If you needed any more proof that it was time for MPs to go home, there were some salty words exchanged between Paul Calandra and John McKay during a departmental briefing on the Rouge Park bill.

Saturday was National Aboriginal Day, with events taking place around the country. Meanwhile, the AFN is facing an existential crisis as its members meet to discuss the new leadership selection process and timing, as there are questions as to whether it can survive its current internal divisions and those rebellious chiefs who are trying to make a bigger profile for themselves.

Here is more about the secondary pipeline that is part of Northern Gateway, which goes from Kitimat back to Alberta, carrying the pentane diluents that will be used to make the heavy bitumen flow from Alberta to Kitimat.

The Canadian Press took at Access to Information to find a panicked email chain involving no less than 17 public servants back in Ottawa after John Baird made some Keystone XL remarks at a Washington speech.

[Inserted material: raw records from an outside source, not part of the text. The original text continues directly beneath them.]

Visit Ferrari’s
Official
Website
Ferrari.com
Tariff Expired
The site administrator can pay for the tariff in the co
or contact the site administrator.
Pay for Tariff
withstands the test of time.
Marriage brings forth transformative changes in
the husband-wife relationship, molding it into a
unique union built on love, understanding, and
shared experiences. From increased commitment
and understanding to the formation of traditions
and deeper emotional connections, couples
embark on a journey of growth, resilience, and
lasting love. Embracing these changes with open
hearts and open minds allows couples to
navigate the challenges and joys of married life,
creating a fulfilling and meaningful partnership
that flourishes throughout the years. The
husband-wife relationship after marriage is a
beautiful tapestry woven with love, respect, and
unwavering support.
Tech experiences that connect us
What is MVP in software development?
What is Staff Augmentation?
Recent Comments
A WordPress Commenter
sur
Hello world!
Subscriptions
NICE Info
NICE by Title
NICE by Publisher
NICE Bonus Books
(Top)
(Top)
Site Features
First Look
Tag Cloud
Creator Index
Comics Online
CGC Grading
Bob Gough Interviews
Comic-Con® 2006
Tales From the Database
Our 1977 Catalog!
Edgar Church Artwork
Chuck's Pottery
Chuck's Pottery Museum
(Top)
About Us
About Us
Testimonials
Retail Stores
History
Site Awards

The NDP are trying to push the theory that they’re being ganged up on in the Board of Internal Economy because they put the heat on Harper over the Senate issue. Or maybe it’s because they were caught having broken the rules, and the other parties couldn’t resist letting the purer-than-pure NDP fall from their lofty pedestal a little? Maybe.

Conservative-turned-Independent MP Dean Del Mastro goes to trial today on charges stemming from his 2008 election spending. Here’s a preview of what the issues are.

Thomas Mulcair took to the op-ed pages to talk about how the public service needs better protections from politicization – and yet he and his party were accusing Daniel Therrien, the new privacy commissioner, of being in line with the government’s agenda around privacy rather than being a civil servant and doing what his political masters asked of him. So in other words, he too was politicizing a civil servant. Oops.

If you want to read more about the lack of diversity in judicial appointments, here’s a paper by University of Ottawa law professor Rosemary Cairns Way that examines the issues. Peter MacKay, meanwhile, doubled down with a whiny post on his Facebook page and claimed that he’s been misrepresented, and that judicial appointments for women have gone up 17 percent since the Conservatives came to power. The problem, however, is that the numbers don’t support that conclusion.

150 years ago this week, a key juncture on the road to Confederation happened, as John A. Macdonald and George Brown, bitter rivals, agreed to put aside their differences in order to form a coalition with Coalition as the end goal.

And Tabatha Southey delivers an epic takedown of Peter MacKay’s utter ineptitude, dubbing him the Minster of Wrong Again. And it’s glorious.